Problem to work on: Your response should contain each line of the data that includes "CIRCLE".

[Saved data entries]
*** Block opens ***

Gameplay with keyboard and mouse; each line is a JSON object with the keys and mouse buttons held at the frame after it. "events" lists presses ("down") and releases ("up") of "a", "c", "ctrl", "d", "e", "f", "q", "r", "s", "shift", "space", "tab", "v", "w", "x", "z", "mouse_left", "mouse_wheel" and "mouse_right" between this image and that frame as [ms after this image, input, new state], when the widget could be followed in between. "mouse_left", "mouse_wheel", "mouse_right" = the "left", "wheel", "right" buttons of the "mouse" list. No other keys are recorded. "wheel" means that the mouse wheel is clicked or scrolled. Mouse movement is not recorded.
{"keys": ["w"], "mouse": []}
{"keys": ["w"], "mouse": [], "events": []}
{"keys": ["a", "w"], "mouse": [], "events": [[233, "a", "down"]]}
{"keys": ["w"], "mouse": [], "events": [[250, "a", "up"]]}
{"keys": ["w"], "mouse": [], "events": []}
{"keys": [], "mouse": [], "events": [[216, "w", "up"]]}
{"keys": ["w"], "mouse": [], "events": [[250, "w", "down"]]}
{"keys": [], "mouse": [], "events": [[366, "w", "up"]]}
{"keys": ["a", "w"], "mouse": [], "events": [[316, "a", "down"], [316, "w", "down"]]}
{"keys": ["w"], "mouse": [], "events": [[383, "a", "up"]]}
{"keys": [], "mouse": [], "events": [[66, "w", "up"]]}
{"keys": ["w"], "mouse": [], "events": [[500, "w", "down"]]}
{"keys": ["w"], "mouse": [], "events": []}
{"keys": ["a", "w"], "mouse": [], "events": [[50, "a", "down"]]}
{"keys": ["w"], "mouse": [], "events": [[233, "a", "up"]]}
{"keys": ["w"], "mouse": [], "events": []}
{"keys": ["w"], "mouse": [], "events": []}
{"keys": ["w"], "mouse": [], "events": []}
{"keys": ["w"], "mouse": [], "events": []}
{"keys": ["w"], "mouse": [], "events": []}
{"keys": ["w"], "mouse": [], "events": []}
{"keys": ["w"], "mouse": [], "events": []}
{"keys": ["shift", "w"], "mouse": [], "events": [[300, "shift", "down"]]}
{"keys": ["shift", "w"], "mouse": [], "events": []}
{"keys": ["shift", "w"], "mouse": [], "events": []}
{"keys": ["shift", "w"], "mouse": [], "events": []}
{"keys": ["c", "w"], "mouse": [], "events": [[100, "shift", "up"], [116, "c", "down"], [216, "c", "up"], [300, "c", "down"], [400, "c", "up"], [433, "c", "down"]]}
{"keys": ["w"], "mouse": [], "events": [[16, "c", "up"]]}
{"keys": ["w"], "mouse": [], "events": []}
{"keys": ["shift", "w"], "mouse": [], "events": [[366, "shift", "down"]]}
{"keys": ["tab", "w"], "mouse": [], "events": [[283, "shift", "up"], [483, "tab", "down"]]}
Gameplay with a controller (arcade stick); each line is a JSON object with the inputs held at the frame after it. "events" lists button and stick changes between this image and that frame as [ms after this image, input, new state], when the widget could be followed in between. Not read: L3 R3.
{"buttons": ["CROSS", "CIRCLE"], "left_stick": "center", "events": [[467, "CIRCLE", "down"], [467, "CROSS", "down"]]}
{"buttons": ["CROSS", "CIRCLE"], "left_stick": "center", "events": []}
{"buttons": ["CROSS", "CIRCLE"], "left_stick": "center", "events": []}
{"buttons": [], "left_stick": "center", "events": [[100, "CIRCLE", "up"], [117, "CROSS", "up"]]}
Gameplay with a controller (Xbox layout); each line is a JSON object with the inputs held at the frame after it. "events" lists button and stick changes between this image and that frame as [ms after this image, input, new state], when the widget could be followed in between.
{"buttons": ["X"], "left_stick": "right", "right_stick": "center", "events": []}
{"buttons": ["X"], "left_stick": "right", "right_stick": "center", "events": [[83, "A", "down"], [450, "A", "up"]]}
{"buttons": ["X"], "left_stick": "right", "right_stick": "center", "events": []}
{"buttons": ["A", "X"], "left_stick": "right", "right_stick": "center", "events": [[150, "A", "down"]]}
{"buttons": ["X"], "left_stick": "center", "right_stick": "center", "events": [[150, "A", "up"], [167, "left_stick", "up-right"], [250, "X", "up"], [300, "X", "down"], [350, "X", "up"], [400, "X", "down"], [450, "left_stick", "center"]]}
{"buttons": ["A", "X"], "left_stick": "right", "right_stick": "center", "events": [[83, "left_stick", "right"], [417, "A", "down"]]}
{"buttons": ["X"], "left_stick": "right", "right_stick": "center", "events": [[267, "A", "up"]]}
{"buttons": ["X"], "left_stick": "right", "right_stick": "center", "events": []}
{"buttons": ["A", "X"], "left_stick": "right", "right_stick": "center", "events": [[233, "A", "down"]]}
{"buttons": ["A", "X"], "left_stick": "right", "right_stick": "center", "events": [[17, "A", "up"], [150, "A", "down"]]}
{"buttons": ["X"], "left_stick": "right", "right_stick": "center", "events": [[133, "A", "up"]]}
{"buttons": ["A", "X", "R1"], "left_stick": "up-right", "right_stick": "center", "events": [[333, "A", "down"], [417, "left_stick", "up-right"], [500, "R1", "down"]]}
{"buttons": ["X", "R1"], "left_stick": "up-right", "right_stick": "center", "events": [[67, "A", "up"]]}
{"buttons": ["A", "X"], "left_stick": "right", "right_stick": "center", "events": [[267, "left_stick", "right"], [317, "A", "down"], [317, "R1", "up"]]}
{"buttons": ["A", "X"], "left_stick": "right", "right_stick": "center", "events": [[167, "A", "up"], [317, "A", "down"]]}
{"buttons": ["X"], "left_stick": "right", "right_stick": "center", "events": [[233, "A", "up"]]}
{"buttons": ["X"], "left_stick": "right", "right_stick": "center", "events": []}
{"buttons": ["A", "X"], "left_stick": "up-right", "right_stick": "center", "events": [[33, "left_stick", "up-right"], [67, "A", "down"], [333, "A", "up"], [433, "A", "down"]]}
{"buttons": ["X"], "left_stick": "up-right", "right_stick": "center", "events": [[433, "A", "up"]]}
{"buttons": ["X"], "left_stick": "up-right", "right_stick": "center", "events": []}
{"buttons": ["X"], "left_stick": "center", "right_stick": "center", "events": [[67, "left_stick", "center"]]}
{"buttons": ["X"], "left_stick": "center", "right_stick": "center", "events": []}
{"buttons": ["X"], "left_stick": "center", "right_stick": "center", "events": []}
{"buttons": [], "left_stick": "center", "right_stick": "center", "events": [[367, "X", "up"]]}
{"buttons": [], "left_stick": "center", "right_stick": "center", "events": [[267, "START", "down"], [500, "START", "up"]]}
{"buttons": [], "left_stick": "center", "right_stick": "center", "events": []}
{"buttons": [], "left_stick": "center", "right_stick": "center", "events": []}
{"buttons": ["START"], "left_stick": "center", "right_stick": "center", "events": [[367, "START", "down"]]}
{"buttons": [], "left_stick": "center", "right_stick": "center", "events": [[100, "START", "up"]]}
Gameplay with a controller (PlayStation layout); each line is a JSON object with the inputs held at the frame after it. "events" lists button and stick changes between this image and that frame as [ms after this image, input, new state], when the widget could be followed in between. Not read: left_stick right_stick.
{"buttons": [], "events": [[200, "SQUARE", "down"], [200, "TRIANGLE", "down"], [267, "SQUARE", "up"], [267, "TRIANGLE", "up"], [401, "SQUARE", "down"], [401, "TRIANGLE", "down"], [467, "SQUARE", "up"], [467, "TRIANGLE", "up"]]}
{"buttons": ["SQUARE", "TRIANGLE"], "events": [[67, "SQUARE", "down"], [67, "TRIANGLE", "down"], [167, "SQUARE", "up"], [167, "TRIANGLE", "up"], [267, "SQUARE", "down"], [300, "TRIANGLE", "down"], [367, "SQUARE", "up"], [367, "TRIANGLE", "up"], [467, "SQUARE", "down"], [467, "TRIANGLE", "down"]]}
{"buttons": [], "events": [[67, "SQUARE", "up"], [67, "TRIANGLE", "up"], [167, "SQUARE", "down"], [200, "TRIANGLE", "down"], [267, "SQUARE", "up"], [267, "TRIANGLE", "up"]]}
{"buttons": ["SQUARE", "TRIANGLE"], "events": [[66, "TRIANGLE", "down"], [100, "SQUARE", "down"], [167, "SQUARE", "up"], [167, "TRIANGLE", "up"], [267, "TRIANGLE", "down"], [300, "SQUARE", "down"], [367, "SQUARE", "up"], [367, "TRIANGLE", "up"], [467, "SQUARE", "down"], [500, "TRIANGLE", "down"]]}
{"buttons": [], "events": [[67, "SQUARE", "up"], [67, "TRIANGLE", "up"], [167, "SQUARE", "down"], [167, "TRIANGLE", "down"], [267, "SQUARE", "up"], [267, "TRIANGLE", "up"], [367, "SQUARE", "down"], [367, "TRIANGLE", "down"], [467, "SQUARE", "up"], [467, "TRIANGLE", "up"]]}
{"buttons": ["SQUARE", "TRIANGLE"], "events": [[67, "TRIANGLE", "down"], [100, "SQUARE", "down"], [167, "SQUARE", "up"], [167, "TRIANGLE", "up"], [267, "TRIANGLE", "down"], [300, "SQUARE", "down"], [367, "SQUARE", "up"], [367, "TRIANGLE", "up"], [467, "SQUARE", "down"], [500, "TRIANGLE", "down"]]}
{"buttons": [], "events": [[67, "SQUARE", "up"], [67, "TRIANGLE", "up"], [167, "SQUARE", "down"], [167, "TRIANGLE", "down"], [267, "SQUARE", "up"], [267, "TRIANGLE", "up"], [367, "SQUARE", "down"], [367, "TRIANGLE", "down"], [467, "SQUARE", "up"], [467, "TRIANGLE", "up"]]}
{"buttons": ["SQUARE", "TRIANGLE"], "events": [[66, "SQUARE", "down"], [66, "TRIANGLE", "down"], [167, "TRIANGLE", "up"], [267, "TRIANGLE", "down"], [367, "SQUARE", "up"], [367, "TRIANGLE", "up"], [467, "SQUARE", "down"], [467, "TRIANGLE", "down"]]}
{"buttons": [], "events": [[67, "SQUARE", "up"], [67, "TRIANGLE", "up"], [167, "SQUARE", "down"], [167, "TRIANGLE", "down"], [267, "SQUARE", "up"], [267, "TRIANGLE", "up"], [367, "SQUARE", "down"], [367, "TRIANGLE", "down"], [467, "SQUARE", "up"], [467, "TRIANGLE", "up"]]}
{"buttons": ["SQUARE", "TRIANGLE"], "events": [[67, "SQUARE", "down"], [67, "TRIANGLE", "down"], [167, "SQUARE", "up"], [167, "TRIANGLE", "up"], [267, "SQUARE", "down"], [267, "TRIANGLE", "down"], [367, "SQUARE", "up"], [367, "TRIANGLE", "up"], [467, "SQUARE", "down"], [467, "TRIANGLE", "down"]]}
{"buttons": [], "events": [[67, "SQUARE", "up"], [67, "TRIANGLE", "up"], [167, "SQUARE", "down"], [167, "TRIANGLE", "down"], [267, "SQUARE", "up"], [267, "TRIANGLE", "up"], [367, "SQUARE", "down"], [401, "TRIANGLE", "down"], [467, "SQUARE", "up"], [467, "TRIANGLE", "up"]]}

*** Block closes ***

Answer box:
{"buttons": ["CROSS", "CIRCLE"], "left_stick": "center", "events": [[467, "CIRCLE", "down"], [467, "CROSS", "down"]]}
{"buttons": ["CROSS", "CIRCLE"], "left_stick": "center", "events": []}
{"buttons": ["CROSS", "CIRCLE"], "left_stick": "center", "events": []}
{"buttons": [], "left_stick": "center", "events": [[100, "CIRCLE", "up"], [117, "CROSS", "up"]]}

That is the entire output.